** Opening Source records block **
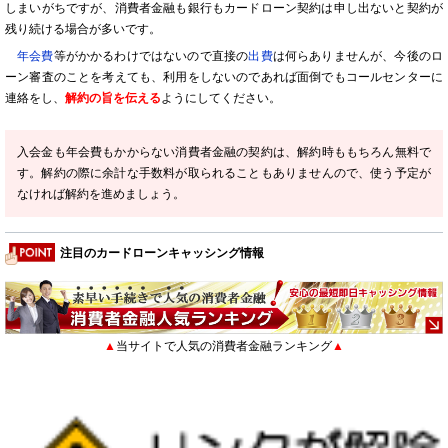
しまいがちですが、消費者金融も銀行もカードローン契約は申し出ないと契約が
残り続ける場合が多いです。
年会費
等がかかるわけではないので直接の
出費
は何らありませんが、今後のロ
ーン審査のことを考えても、利用をしないのであれば面倒でもコールセンターに
連絡をし、
解約の旨を伝える
ようにしてください。
入会金も年会費もかからない消費者金融の契約は、解約時ももちろん無料で
す。解約の際に余計な手数料が取られることもありませんので、使う予定が
なければ解約を進めましょう。
注目のカードローンキャッシング情報
▲
当サイトで人気の消費者金融ランキング
▲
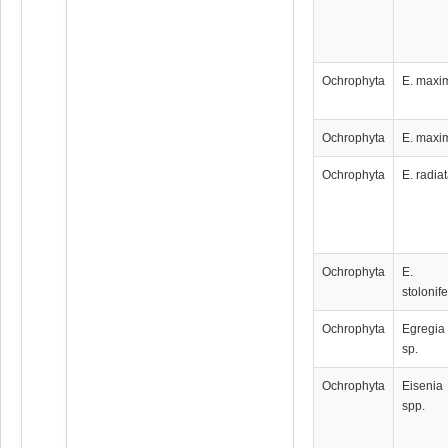
Ochrophyta
E. maxi
Ochrophyta
E. maxi
Ochrophyta
E. radia
Ochrophyta
E.
stolonif
Ochrophyta
Egregia
sp.
Ochrophyta
Eisenia
spp.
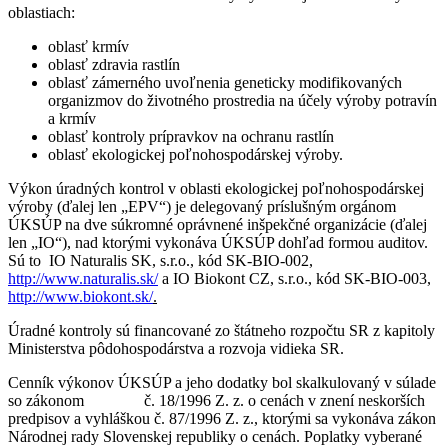
oblastiach:
oblasť krmív
oblasť zdravia rastlín
oblasť zámerného uvoľnenia geneticky modifikovaných
organizmov do životného prostredia na účely výroby potravín
a krmív
oblasť kontroly prípravkov na ochranu rastlín
oblasť ekologickej poľnohospodárskej výroby.
Výkon úradných kontrol v oblasti ekologickej poľnohospodárskej
výroby (ďalej len „EPV“) je delegovaný príslušným orgánom
ÚKSÚP na dve súkromné oprávnené inšpekčné organizácie (ďalej
len „IO“), nad ktorými vykonáva ÚKSÚP dohľad formou auditov.
Sú to IO Naturalis SK, s.r.o., kód SK-BIO-002,
http://www.naturalis.sk/
a IO Biokont CZ, s.r.o., kód SK-BIO-003,
http://www.biokont.sk/
.
Úradné kontroly sú financované zo štátneho rozpočtu SR z kapitoly
Ministerstva pôdohospodárstva a rozvoja vidieka SR.
Cenník výkonov ÚKSÚP a jeho dodatky bol skalkulovaný v súlade
so zákonom č. 18/1996 Z. z. o cenách v znení neskorších
predpisov a vyhláškou č. 87/1996 Z. z., ktorými sa vykonáva zákon
Národnej rady Slovenskej republiky o cenách. Poplatky vyberané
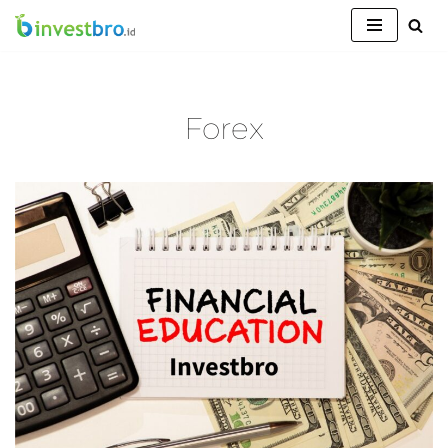
Lompat
ke
konten
Forex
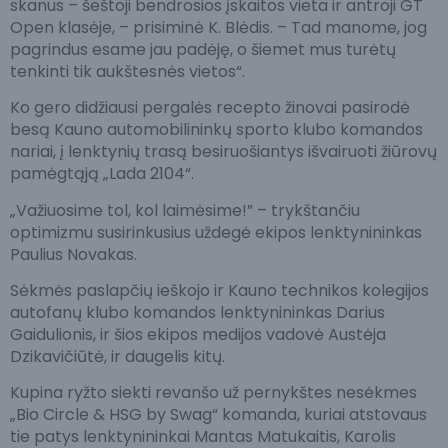
skanus – šeštoji bendrosios įskaitos vieta ir antroji GT
Open klasėje, – prisiminė K. Blėdis. – Tad manome, jog
pagrindus esame jau padėję, o šiemet mus turėtų
tenkinti tik aukštesnės vietos“.
Ko gero didžiausi pergalės recepto žinovai pasirodė
besą Kauno automobilininkų sporto klubo komandos
nariai, į lenktynių trasą besiruošiantys išvairuoti žiūrovų
pamėgtąją „Lada 2104“.
„Važiuosime tol, kol laimėsime!” – trykštančiu
optimizmu susirinkusius uždegė ekipos lenktynininkas
Paulius Novakas.
Sėkmės paslapčių ieškojo ir Kauno technikos kolegijos
autofanų klubo komandos lenktynininkas Darius
Gaidulionis, ir šios ekipos medijos vadovė Austėja
Dzikavičiūtė, ir daugelis kitų.
Kupina ryžto siekti revanšo už pernykštes nesėkmes
„Bio Circle & HSG by Swag“ komanda, kuriai atstovaus
tie patys lenktynininkai Mantas Matukaitis, Karolis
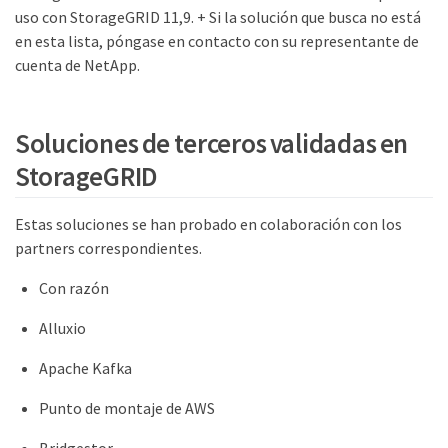
uso con StorageGRID 11,9. + Si la solución que busca no está
en esta lista, póngase en contacto con su representante de
cuenta de NetApp.
Soluciones de terceros validadas en
StorageGRID
Estas soluciones se han probado en colaboración con los
partners correspondientes.
Con razón
Alluxio
Apache Kafka
Punto de montaje de AWS
Bridgestor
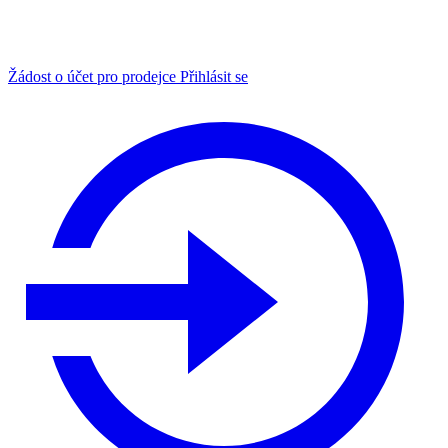
Žádost o účet pro prodejce
Přihlásit se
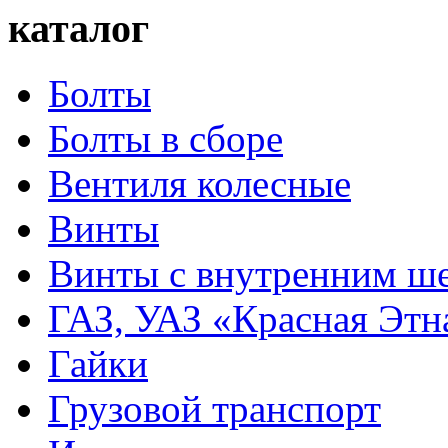
каталог
Болты
Болты в сборе
Вентиля колесные
Винты
Винты с внутренним ше
ГАЗ, УАЗ «Красная Этн
Гайки
Грузовой транспорт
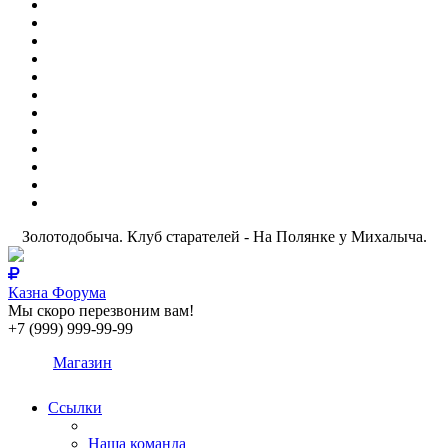
Золотодобыча. Клуб старателей - На Полянке у Михалыча.
Казна Форума
Мы скоро перезвоним вам!
+7 (999) 999-99-99
Магазин
Ссылки
Наша команда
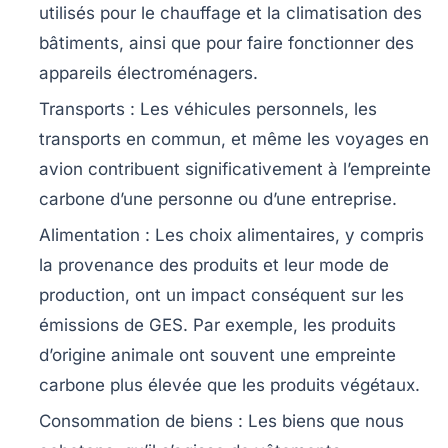
utilisés pour le chauffage et la climatisation des
bâtiments, ainsi que pour faire fonctionner des
appareils électroménagers.
Transports :
Les véhicules personnels, les
transports en commun, et même les voyages en
avion contribuent significativement à l’empreinte
carbone d’une personne ou d’une entreprise.
Alimentation :
Les choix alimentaires, y compris
la provenance des produits et leur mode de
production, ont un impact conséquent sur les
émissions de GES. Par exemple, les produits
d’origine animale ont souvent une empreinte
carbone plus élevée que les produits végétaux.
Consommation de biens :
Les biens que nous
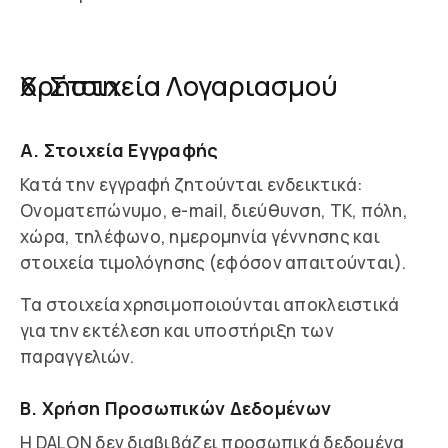
6. Στοιχεία Λογαριασμού Χρήστη
Α. Στοιχεία Εγγραφής
Κατά την εγγραφή ζητούνται ενδεικτικά:
Ονοματεπώνυμο, e-mail, διεύθυνση, ΤΚ, πόλη,
χώρα, τηλέφωνο, ημερομηνία γέννησης και
στοιχεία τιμολόγησης (εφόσον απαιτούνται).
Τα στοιχεία χρησιμοποιούνται αποκλειστικά
για την εκτέλεση και υποστήριξη των
παραγγελιών.
Β. Χρήση Προσωπικών Δεδομένων
Η DALON δεν διαβιβάζει προσωπικά δεδομένα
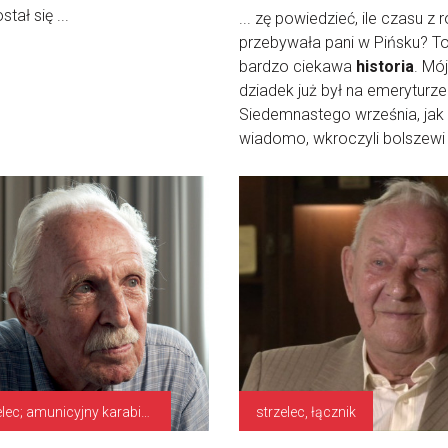
tał się ...
... zę powiedzieć, ile czasu z 
przebywała pani w Pińsku? To
bardzo ciekawa
historia
. Mój
dziadek już był na emeryturze
Siedemnastego września, jak
wiadomo, wkroczyli bolszewi .
strzelec; amunicyjny karabinu
strzelec, łącznik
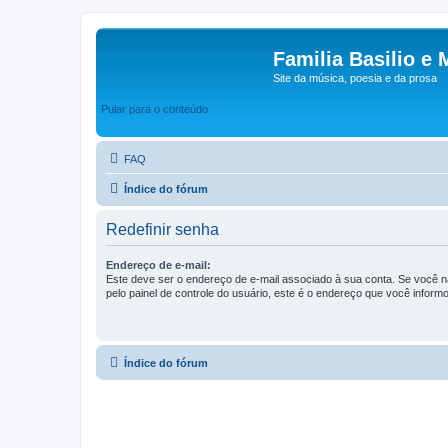
Familia Basilio e 
Site da música, poesia e da prosa
Pular para o conteúdo
FAQ
Índice do fórum
Redefinir senha
Endereço de e-mail:
Este deve ser o endereço de e-mail associado à sua conta. Se você nã
pelo painel de controle do usuário, este é o endereço que você informo
Índice do fórum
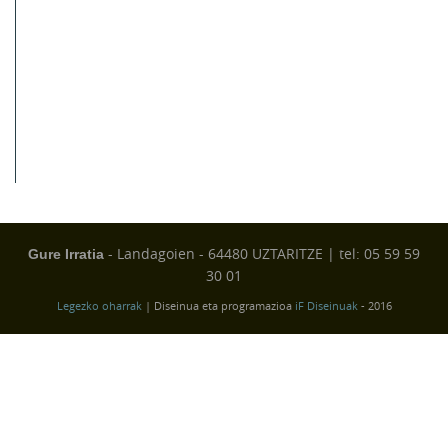
- Landagoien - 64480 UZTARITZE | tel: 05 59 59
Gure Irratia
30 01
Legezko oharrak
| Diseinua eta programazioa
iF Diseinuak
- 2016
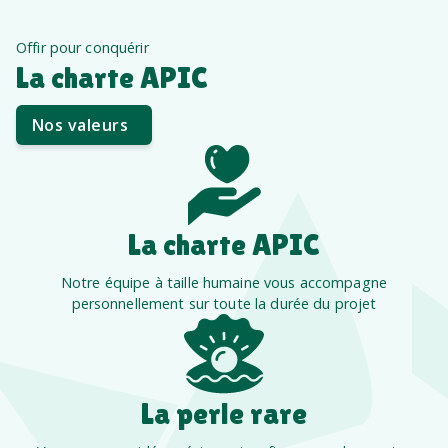
Offir pour conquérir
La charte APIC
Nos valeurs
La charte APIC
Notre équipe à taille humaine vous accompagne
personnellement sur toute la durée du projet
La perle rare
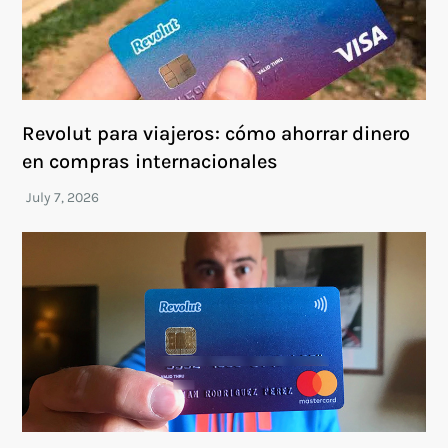
Revolut para viajeros: cómo ahorrar dinero
en compras internacionales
** Closing Source records block **
[What is required]
Report how many lines of the data above contain the word "você", counting only matches in the same case. Reply with the number alone.

[Solution]
2